- Consigna
Enumera todos los productos de Apple que se nombran en el texto sobre el aniversario de Apple.

La empresa tecnológica celebra medio siglo de historia, pero en Argentina sus productos mantienen un precio elevado que los sitúa como bienes aspiracionales para gran parte de la población.
Apple celebra su 50 aniversario con una trayectoria marcada por innovaciones como el Apple I y el iPhone, que redefinieron la industria tecnológica. A nivel global, es una de las marcas más reconocidas y deseadas. Sin embargo, en Argentina, su acceso está condicionado por factores económicos que limitan su masificación.
El iPhone, presentado en 2007, revolucionó el mercado de la telefonía móvil con su pantalla multitáctil y la integración de funciones. A pesar de su éxito mundial, en el país su adquisición representa un esfuerzo económico significativo. Los precios de los modelos más recientes, como el iPhone 17 Pro, oscilan entre $2.859.990 y $3.199.990, mientras que el iPhone 17 base tiene un valor de $2.099.999. Incluso generaciones anteriores, como el iPhone 15, mantienen precios elevados.

- Registros

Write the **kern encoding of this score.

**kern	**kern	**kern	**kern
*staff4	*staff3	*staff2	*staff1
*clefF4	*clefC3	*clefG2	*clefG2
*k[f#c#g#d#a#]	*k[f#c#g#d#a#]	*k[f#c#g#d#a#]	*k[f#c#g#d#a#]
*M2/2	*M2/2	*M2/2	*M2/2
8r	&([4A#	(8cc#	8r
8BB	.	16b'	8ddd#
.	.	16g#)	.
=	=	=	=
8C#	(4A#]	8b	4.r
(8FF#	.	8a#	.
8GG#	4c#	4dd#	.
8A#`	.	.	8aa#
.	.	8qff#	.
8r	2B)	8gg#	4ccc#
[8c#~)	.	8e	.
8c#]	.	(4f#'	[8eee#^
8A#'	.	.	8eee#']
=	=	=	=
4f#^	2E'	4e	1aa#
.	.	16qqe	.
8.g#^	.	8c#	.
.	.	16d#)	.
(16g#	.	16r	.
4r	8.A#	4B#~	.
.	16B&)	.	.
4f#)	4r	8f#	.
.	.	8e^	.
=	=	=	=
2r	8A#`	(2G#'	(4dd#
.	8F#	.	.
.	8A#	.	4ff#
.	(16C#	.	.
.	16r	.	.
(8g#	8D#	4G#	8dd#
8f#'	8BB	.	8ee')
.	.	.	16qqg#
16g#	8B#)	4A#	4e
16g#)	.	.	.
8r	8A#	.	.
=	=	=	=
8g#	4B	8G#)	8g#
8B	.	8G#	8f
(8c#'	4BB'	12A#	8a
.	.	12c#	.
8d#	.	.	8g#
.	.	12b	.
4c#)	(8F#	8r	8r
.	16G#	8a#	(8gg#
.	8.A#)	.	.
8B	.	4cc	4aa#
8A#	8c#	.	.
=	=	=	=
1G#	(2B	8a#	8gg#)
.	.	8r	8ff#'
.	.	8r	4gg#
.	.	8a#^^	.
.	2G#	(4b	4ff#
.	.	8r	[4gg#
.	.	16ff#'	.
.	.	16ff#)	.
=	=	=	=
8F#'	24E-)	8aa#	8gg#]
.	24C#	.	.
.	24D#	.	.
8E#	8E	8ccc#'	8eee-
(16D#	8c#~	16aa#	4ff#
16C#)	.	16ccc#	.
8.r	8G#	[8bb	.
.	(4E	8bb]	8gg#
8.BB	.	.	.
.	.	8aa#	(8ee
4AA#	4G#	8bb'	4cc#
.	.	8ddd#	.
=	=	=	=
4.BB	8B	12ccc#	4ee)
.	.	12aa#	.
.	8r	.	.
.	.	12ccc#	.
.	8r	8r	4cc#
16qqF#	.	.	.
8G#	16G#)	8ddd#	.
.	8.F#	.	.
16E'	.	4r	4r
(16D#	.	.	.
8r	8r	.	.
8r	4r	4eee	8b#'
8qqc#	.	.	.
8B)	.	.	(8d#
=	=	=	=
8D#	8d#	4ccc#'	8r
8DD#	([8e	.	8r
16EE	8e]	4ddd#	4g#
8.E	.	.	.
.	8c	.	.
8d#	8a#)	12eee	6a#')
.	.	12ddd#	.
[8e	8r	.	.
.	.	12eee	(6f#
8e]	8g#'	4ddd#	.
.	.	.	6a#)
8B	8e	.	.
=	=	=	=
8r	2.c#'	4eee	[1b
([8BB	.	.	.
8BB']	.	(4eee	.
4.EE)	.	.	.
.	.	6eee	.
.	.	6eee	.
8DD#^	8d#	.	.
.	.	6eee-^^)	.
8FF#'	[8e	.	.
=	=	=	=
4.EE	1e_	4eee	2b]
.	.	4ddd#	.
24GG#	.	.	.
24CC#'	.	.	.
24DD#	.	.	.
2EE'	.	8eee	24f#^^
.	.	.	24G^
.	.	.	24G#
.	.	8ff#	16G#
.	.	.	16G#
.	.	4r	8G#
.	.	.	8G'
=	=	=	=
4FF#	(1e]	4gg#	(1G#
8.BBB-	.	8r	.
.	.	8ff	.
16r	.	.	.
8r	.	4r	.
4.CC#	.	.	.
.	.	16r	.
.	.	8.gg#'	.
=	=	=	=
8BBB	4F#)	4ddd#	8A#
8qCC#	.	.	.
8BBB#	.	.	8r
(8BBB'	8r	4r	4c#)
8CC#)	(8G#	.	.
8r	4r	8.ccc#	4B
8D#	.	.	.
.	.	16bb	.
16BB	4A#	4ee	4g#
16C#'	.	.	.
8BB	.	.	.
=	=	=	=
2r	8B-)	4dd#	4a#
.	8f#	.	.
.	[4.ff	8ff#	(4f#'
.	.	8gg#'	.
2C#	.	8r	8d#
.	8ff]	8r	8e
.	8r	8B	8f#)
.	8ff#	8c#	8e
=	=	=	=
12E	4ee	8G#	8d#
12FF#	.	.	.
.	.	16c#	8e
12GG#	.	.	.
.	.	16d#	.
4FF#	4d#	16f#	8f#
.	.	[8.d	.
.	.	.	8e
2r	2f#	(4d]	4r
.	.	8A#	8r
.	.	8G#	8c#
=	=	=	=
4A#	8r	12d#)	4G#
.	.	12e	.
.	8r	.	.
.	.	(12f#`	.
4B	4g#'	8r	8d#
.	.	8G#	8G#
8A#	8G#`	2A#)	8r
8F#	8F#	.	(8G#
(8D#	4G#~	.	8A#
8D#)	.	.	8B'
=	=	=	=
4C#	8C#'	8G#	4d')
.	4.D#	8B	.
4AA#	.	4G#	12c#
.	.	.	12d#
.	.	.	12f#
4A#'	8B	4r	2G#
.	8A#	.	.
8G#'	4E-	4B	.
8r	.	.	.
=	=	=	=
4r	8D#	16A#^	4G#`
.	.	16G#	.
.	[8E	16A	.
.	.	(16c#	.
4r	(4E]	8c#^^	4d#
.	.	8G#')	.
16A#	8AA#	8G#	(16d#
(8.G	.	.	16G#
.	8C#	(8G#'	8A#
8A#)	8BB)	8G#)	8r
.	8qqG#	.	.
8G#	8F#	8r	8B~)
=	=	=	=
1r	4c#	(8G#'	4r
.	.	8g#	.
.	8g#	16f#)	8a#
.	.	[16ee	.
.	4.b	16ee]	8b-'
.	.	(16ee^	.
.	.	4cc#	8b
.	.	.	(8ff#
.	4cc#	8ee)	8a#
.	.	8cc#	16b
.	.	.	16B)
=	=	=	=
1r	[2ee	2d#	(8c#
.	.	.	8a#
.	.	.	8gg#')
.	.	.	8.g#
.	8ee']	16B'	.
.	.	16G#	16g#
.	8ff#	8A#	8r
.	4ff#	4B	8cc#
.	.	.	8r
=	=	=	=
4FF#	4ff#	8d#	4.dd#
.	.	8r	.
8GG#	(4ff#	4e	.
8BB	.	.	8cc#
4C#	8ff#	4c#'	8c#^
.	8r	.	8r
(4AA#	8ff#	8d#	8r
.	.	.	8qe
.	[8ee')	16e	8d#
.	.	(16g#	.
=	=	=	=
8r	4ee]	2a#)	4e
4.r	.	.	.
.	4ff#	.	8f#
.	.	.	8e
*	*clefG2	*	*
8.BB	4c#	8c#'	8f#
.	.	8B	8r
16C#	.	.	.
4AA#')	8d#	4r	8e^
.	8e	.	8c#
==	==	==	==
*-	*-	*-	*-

- Respuesta
Apple I, iPhone, iPhone 17 Pro, iPhone 17 base, iPhone 15